On a qualifié de « grands récits » les vastes narrations portant sur l'Homme, la société et le monde en général largement partagées au sein d'une culture. Les mythes traditionnels, qui nous parlent des origines du monde, de son devenir, de la place de l’Homme, sont des grands récits. Ce sont des fictions, car leur référent réel est douteux. Les récits mythiques historico-métaphysiques constituent le contenu des religions du livre (Bible, Coran). Ils entraînent une adhésion croyante qu’il est généralement difficile de remettre en cause.
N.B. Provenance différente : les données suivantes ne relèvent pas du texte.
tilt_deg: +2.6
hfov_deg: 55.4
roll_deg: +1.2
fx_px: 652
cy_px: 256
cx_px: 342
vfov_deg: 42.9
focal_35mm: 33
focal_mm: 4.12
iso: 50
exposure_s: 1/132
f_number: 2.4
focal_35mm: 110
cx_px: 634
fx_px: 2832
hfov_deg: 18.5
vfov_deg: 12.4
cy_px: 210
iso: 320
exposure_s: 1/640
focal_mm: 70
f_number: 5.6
La philosophie peut proposer des récits qui diffèrent des mythes : des « récits philosophiques ». Comme le mythe traditionnel, un tel récit donnera du sens au monde, mais il ne sera pas gouverné par l’imaginaire ou par des structures narratives qui en détermineraient le contenu.
Appuyé sur un savoir reconnu qui lui assure un référent solide, un récit philosophique s'efforcera à une synthèse cohérente qui a du sens. Ce récit donnera forme aux événements connus de l'Univers dans une histoire sans téléologie, ni théologie, ni mystère métaphysique. Il proposera une version cohérente et réaliste, éventuellement porteuse d'une éthique, et ainsi participera à la culture dont l'Homme et la société ont besoin. La philosophie offre de cette façon une médiation entre la vision scientifique du Monde et la vision spontanée que nous avons.
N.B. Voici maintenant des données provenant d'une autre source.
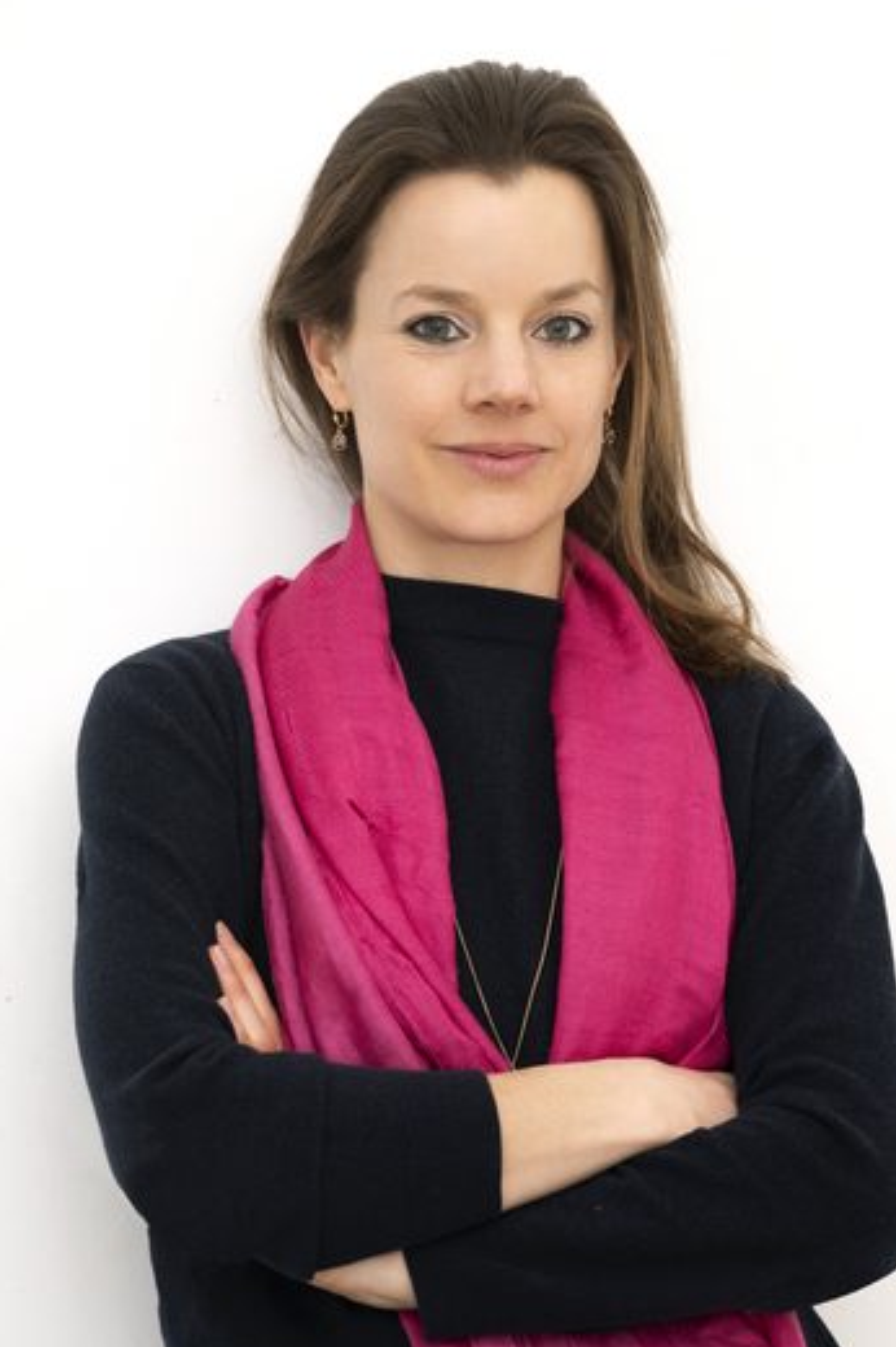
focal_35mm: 152
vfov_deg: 13.5
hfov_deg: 9.0
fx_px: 5682
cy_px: 641
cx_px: 448
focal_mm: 135
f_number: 5.6
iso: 320
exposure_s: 1/125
Les sciences proposent aussi des conceptions du monde qui dépassent leur champ propre, des récits scientifiques. Il faut distinguer les récits internes à la science et les récits externes largement divulgués. Les premiers, constate Thomas Kuhn, s'intègrent aux paradigmes de la science. Ils soutiennent et orientent la recherche scientifique, lui donnent une place sociale et culturelle, cimentent le groupe des chercheurs.
La vulgarisation du savoir scientifique s'intègre aux récits philosophiques dont nous venons de parler. Un grand récit philosophico-scientifique donne du sens au monde de façon rationnelle.
Au sein des cultures, il y a des relations conflictuelles récurrentes entre les récits philosophiques issus des sciences et les récits traditionnels idéologiques, mythiques et religieux. L’affaire Galilée en est un exemple caractéristique. Galilée ne s'est pas contenté de proposer une hypothèse théorique, il a publié un récit cosmologique en langue vulgaire, contredisant la Bible, ce qui a occasionné un conflit.
À côté des grands récits, on peut distinguer des « petits récits », qui sont de simples propositions pratiques. Une partie de la philosophie se veut sagesse. Les manières d’arriver à la sérénité et les diverses voies choisies peuvent susciter de récits qui exposent une vision du cosmos liée à une manière de vivre jugée bonne au vu du contexte politique, sociétal et environnemental. L'épicurisme, le stoïcisme, le taoïsme, en donnent des exemples.